I just escaped from the hospital! What an amazing feeling to roll out through those doors and into the sunshine after about a week cozied up to an IV pump.
My apologies if I haven’t answered any mail in a while. See above paragraph. Anyway, I’m back to convalescing at home and far from well, but at least I’m making progress. That’s something and I’m very thankful for it.
I’m profoundly grateful for hospitals. Nurses are the most amazing people in the world. Ministering angels, really, swooping about through the night, checking to see if my heart is still beating, keeping the drips going, popping up at all hours with the medicines. Lord love them, they have a difficult job. Mine were always cheerful, patient, and unfailingly kind. My dad brought them flats and flats of organic strawberries from our ranch.
But, if you can, stay out of hospitals.
Rest doesn’t come easy in those places. What does come is the slow, creeping awareness of mortality and what matters and what doesn’t. A lot doesn’t matter. Most doesn’t matter. My books sure don’t matter in the scheme of things (even though I’ll still enjoy writing more stories and tossing them out into the grand abyss). Family matters, God matters, your soul matters, for crying out loud, even if you don’t believe you have one. You do. Believe me.
Listening to the rhythmic pump of the IV drip all night puts me into a reflective state of mind. Drip, drip, drip. The medicines trickle down into my veins. Poison, but healing poison, I guess. Antibiotics, steroids, liters of blood. Liters of some stranger’s blood infiltrating my veins and helping my heart tick over properly. I wish I could thank them. Maybe send them a fresh apple pie from our farm bakery.
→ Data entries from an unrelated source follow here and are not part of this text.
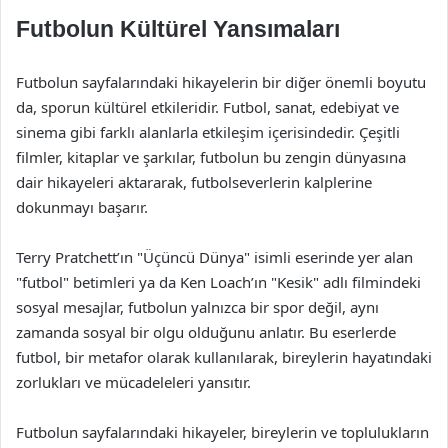
Futbolun Kültürel Yansımaları
Futbolun sayfalarındaki hikayelerin bir diğer önemli boyutu
da, sporun kültürel etkileridir. Futbol, sanat, edebiyat ve
sinema gibi farklı alanlarla etkileşim içerisindedir. Çeşitli
filmler, kitaplar ve şarkılar, futbolun bu zengin dünyasına
dair hikayeleri aktararak, futbolseverlerin kalplerine
dokunmayı başarır.
Terry Pratchett’ın "Üçüncü Dünya" isimli eserinde yer alan
"futbol" betimleri ya da Ken Loach’ın "Kesik" adlı filmindeki
sosyal mesajlar, futbolun yalnızca bir spor değil, aynı
zamanda sosyal bir olgu olduğunu anlatır. Bu eserlerde
futbol, bir metafor olarak kullanılarak, bireylerin hayatındaki
zorlukları ve mücadeleleri yansıtır.
Futbolun sayfalarındaki hikayeler, bireylerin ve toplulukların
Those fluorescent lights in the ER were so hard-edged and humming and inhuman. It was either stare at them or stare at the paint on the wall when I got wheeled in. At least I wasn’t the guy in the next bay. He’d been in a car wreck and one of legs just wasn’t a leg anymore. It was some kind of Cubist deconstruction by Picasso and probably just as expensive.
No nutrition of any kind for 48 hours and then, afterwards, just clear broth, clear broth, clear broth, jello, clear broth, clear broth, clear broth, jello. A simple bowl of carrot and onion and chicken soup now looks like a fantastic display of culinary utopia.
I hate to reduce things to t-shirt slogans, but life is darn short. Double-check your priorities, double-check your assumptions, hug your kids, kiss your wife, check in with God (if you don’t believe in God, at the very least, you should investigate Pascal’s wager). Get a good night’s sleep. Even if the world is going to end the day after tomorrow, you might as well plant an apple tree tomorrow.
Okay, that’s enough from me. I’m having trouble typing. My motor skills are really shaky right now.